A few states like Illinois are now talking about “virtual” net metering. The term “virtual” may be confusing, but it essentially means customers can receive net metering credits for projects even if they are not on their property. An example would be a group of neighbors receiving such credits for a community solar project.
Virtual net metering offers many advantages, even over its more common cousin, including:
1. Optimized siting for solar and distributed energy projects
Rather than being limited to a single roof that might be tilted away from the sun or covered by trees, installers, investors, and customers can choose the most productive sites, making for a better investment with higher financial returns.
2. Additional financing options, plus options for renters
A “virtual” project also enables creative project financing, perhaps through crowd funding or third-party ownership.
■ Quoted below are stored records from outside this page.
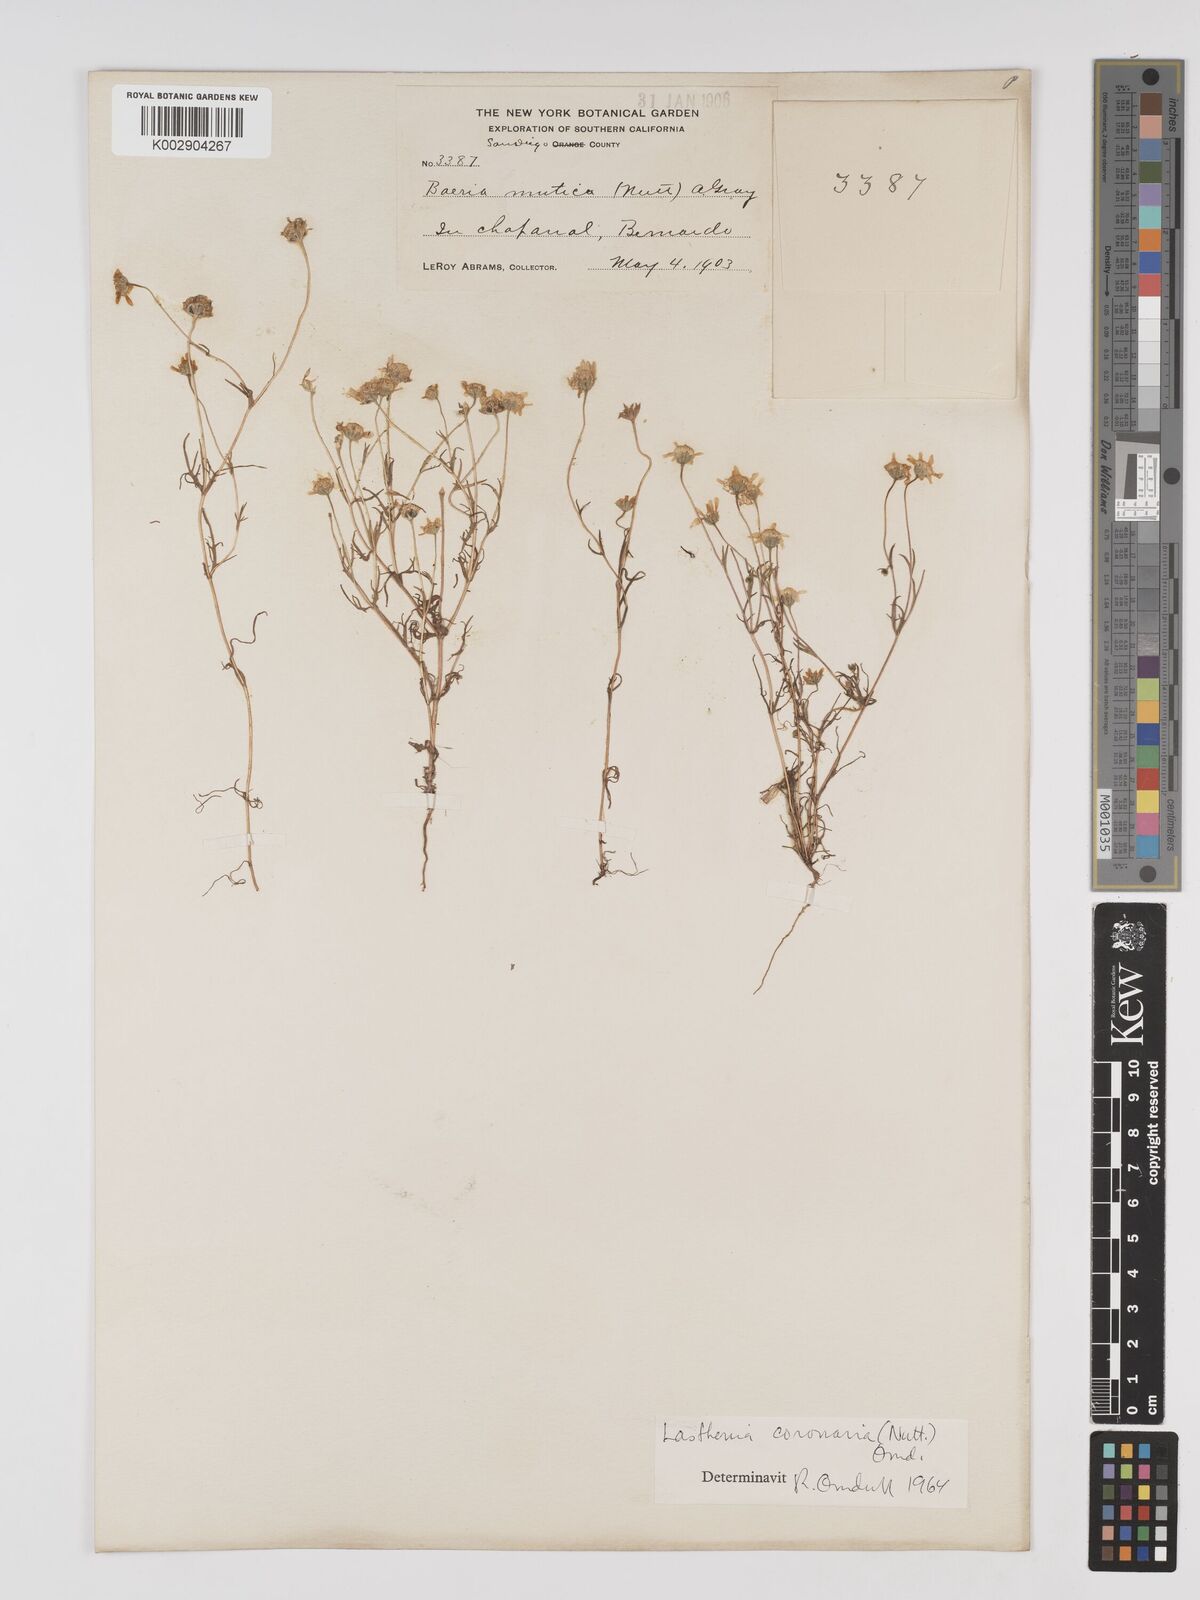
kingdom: Plantae
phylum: Tracheophyta
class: Magnoliopsida
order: Asterales
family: Asteraceae
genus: Lasthenia
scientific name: Lasthenia coronaria
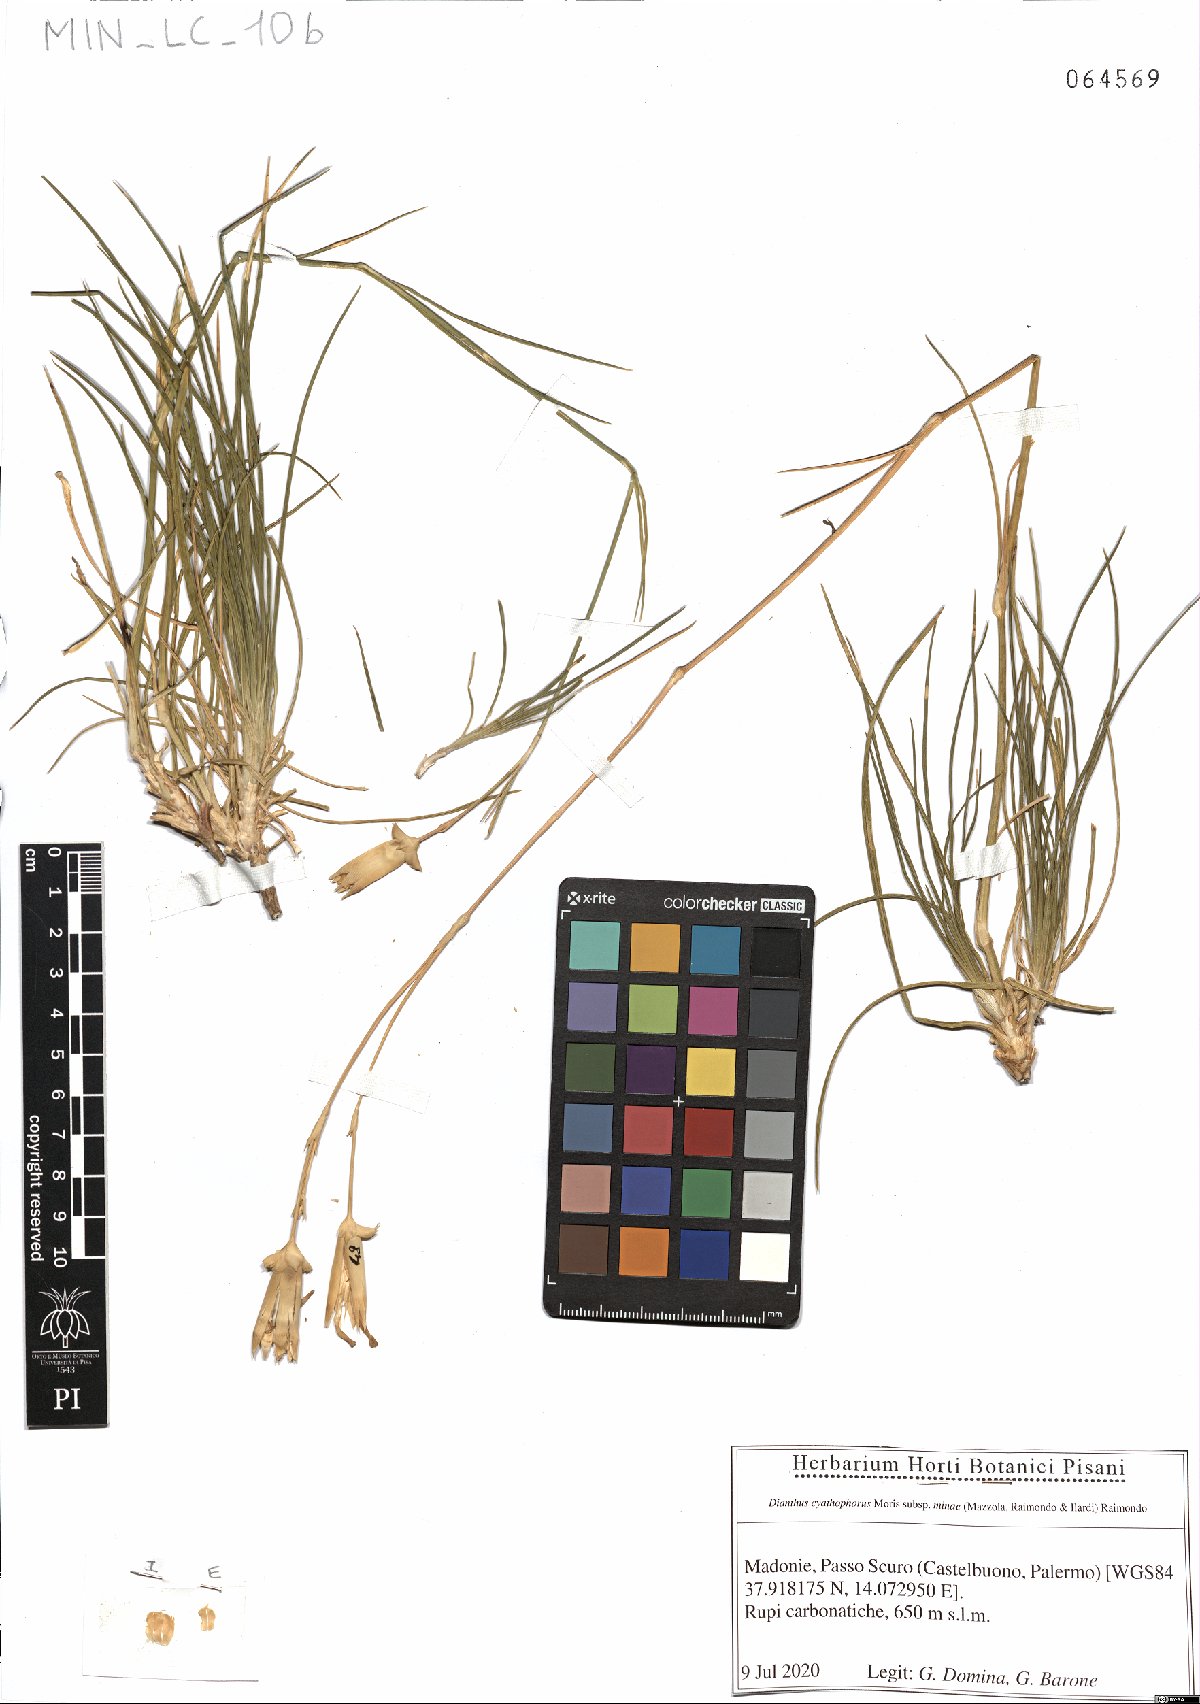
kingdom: Plantae
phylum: Tracheophyta
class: Magnoliopsida
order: Caryophyllales
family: Caryophyllaceae
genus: Dianthus
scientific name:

It also allows renters and other non-homeowners to invest in energy projects. For example, California’s Multifamily Affordable Solar Housing (MASH) Program has led to 20.5 megawatts of solar capacity interconnected across 323 projects that serve 6,371 affordable housing tenant units.
3. Economies of scale, which lower costs
Virtual net metering enables larger project developments, while also minimizing costs associated with house alterations and project maintenance. Larger projects allows for an economy of scale which lowers costs for everyone involved (i.e. the greater the quantity of a good produced, the lower the per-unit fixed cost because these costs are shared over a larger number of goods). The Lawrence Berkeley National Laboratory (LBNL) calculated that the installed cost of solar drops over 30 percent when moving from a 2 kilowatt system to a 10 kilowatt system. Economies of scale also may allow investors and developers to target construction on cheaper property areas, the value of which may vary widely within a utility service territory, further adding to a project’s financial incentive.
4. Expedited project development
Virtual net metering can streamline the interconnection application and review process for both utilities and customers. Compared to applications from multiple residents with rooftop solar, a community project would require a single filing, saving both time and money.
5. More profitable compensation rates
Virtual net metering, particularly for solar projects, allows more customers – not just those with solar panels on their roofs – to take advantage of a utility’s dynamic retail electricity rates that offer higher prices during peak periods in warm summer months, which coincide with maximum solar electricity production.
By adding “virtual” to a tried-and-true concept, we can expand the benefits of solar and other clean distributed-generation projects to more people. This expansion also offers “real” reductions in both costs and pollution.